Great Yarmouth town in Norfolk, England, UK.
Great Yarmouth gets its name from being a settlement at the mouth of the River Yare. The town began life as a sandbank that grew between the two Roman forts at the mouth of the Great Estuary.
Herring fishing caused Yarmouth to exist and was its staple industry for 1000 years, the fishermen and their little ships became the backbone of the English Navy making up more than half of the fleet at the famous battle of Sluys in 1340.
The arrival of steam and rail resulted in Great Yarmouth becoming a fashionable holiday resort during Edwardian and Victorian times. Great Yarmouth has miles of sandy beaches offering an attractive blend of wide sandy beaches, sand dunes and cliffs. There is a whole range of outdoor and indoor attractions all year round. But behind the glamour, glitter and bright lights lies a charming town that is steeped in history. Summer shows and seafront illuminations, night-clubs, casinos, a great maritime heritage, hotels, bed & breakfast, restaurants, cafes and much more.

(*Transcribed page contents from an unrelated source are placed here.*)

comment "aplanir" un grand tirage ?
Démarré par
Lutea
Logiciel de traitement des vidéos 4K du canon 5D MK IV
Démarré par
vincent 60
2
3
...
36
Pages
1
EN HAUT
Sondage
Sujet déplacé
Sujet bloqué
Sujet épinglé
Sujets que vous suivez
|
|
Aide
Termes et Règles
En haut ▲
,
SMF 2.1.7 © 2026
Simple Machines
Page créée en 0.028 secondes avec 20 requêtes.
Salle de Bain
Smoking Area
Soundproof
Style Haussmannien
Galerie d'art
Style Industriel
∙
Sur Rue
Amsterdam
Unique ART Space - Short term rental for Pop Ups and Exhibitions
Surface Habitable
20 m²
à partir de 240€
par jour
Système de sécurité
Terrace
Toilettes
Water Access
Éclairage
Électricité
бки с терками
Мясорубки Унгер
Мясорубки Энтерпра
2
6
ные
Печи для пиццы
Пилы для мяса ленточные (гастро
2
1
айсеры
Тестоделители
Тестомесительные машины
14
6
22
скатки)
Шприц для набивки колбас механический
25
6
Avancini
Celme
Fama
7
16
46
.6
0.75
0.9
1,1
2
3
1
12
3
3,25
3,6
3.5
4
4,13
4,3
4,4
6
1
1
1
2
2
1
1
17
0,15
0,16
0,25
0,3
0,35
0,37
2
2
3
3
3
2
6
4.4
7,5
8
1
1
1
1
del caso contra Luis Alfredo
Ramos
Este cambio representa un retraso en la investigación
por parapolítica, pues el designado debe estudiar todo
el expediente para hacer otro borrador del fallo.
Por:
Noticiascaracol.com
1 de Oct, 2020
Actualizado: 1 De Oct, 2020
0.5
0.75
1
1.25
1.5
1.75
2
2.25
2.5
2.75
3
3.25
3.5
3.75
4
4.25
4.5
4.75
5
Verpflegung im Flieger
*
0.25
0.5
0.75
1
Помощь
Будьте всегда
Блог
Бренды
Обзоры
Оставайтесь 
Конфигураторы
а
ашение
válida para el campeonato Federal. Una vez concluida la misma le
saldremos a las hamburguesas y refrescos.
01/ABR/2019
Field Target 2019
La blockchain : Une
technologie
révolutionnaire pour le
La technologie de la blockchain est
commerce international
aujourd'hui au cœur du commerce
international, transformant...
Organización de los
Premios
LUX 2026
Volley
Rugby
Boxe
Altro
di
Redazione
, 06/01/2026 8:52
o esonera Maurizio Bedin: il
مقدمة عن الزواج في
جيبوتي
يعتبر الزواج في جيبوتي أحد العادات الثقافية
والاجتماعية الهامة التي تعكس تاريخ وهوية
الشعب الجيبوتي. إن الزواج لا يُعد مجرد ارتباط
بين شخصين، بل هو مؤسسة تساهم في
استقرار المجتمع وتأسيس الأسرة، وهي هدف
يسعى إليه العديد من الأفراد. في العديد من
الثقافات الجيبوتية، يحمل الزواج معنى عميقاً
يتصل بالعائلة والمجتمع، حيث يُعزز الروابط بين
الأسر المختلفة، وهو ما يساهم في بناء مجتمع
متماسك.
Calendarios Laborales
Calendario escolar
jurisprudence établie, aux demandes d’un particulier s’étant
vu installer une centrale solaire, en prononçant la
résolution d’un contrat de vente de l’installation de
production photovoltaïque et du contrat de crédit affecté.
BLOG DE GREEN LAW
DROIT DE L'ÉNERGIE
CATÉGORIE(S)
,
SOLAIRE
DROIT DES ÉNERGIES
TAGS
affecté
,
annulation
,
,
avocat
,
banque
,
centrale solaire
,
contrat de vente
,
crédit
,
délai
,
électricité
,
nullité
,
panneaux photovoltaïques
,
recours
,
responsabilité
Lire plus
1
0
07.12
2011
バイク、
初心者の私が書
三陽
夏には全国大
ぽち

The Norfolk Broads network flows through the town and provide some very scenic walks.
Lilly Langtry, Ellen Terry, Charlie Chaplin and countless others appeared at local theatres. As well as top class beaches you can enjoy a whole host of activities at your own pace. Anything from a gentle stroll through the town or seafront bowls to enjoying the rides on the fair, it is very much a family’s favourite, a resort suitable for all ages, both the young and the young at heart.
The monuments of Great Yarmouth’s long and unique history are spread throughout the town.
It boasts Nelsons Monument, which is 144 feet high and was built in 1815. Great Yarmouth possesses one of the most complete Medieval Town Walls in England. Building began in 1284, and took over 100 years to complete and is around 2,238yards long.
There is a 300-year-old smokehouse and potteries, built into the Blackfriars Tower one of the fifteen towers in the Wall. Not all the towers have survived to this day. The Town Hall is a Flemish style building which replaced a much smaller hall on the same site, which together with the Tollhouse, had housed the town’s local government until 1882.
You can visit the birthplace of Anna Sewell, the authoress of ‘Black Beauty’ in Church Plain, her 16th-century cottage is near St.Nicholas Church. St Nicholas Church was built in 1101 by Herbert de Losinga, Bishop and builder of Norwich Cathedral, this church replaced the Saxon chapel of St.Benet. Despite extensive war damage it remains the largest Parish Church in England.